A mulher do governador de São Paulo, em conversa com uma socialite, seja lá o que isso for, se manifestou contrária às doações de alimentos aos moradores de rua pois isso “seria um estímulo a que eles permanecessem nessa condição”.
Com a repercussão negativa à impropriedade, a “primeira dama” apelou ao recurso comum a quem diz bobagens e é surpreendido pela opinião pública: declarou ter sido mal interpretada e que sua fala foi tirada de contexto. Talvez, mas é de pensar em qual contexto a ideia de não alimentar os mais vulneráveis da sociedade seria menos abominável.
Existe uma série de mitos acerca de miséria, é como se as pessoas escolhessem “perder”, viver em condições precárias e humilhantes apenas por um ato de vontade. Dormir no chão das cidades, por vezes em temperaturas abaixo de dez graus, estar o tempo inteiro sob ameaça dos poderes públicos e dos que se arrogam o direito de agredi-los, comer por vezes apenas o que outros descartam.
Imagina-se que a maioria dessas pessoas optaria por uma vida mais fácil, é o que fazem os que se abrigam temporariamente nas instituições de proteção; mas para muitos as exigências de cumprimento de horários, abstenção de álcool ou outras drogas, até mesmo a obrigação de tomar banho ou conviver com outras pessoas, não são negociáveis em troca de umas poucas noites teoricamente mais confortáveis e seguras.
Muitos moradores de rua são levados a isso por pobreza extrema, desavenças familiares, perda de emprego ou de casa, esses podem ser “salvos” para a sociedade mediante políticas públicas de inclusão, renda mínima, habitação social. Mas há um contingente que está além das possibilidades convencionais, são os que se deparam com a escolha entre o insuportável e o menos insuportável, padecem de indisciplina patológica, inadequação social, vício em drogas, doenças mentais várias; talvez sejam os que mais precisam de ajuda, muito mais do que marmitas que os “estimulariam a continuar na rua”, permanecem na rua por que não conseguem viver em outro lugar, e isso não é nem um pouco lisonjeiro para nosso tipo de comunidade.
O Jardim de Proserpina – Algernon Charles Swinburn
E não podemos romantizar a miséria, a grande maioria é infeliz, desadaptada, em risco de doenças várias e de vida; não são os “clochards” parisienses charmosos e, na verdade, inexistentes conforme a fantasia.
De forma geral estiveram à margem do sistema educacional, ou nunca tiveram qualquer espécie de acesso, e assim tem pouca ou nenhuma probabilidade de um emprego formal, pouca compreensão do mundo e de si mesmos, ou estão já fora de qualquer possibilidade de convivência segundo as normas sociais. De forma geral estiveram desde cedo imersos em situações de violências e abusos, que os marcaram de tal forma que não são discursos motivacionais que irão abrandar os estragos emocionais e cognitivos. Afeto é importante sempre, mas algumas síndromes exigem mais que isso para serem tratadas.
Este panorama exigiria um programa sério, completo, envolvendo as áreas de saúde e educação e desenvolvido por pessoas competentes e bem-intencionadas para a solução; mas o país vive uma crise de valores morais ou de desinteresse puro e simples em outras formas que não a repressão como solucionar seus problemas. Estas pessoas recebem muitas agressões, principalmente por parte do que chamamos segurança pública, e o ciclo de brutalidade se agrava cada vez mais.

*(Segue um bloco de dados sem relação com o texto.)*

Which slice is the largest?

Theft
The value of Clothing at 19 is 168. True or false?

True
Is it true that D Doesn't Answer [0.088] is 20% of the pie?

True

Quando aqueles que tem acesso às escolas revelam-se insensíveis ou mesmo ignorantes das mazelas sociais, mostram que cidadania não tem sido o foco do percurso formativo, o que permite pessoas pouco empáticas em posições de comando ou proeminência, capazes de “opiniões” como a emitida.
Como resolver o dilema entre conteúdos formais – matemática, história, geografia… – e aqueles indispensáveis para o conhecimento da realidade social, da problemática comunitária? Num tempo em que as ciências humanas estão sendo profundamente desprezadas, não será simples.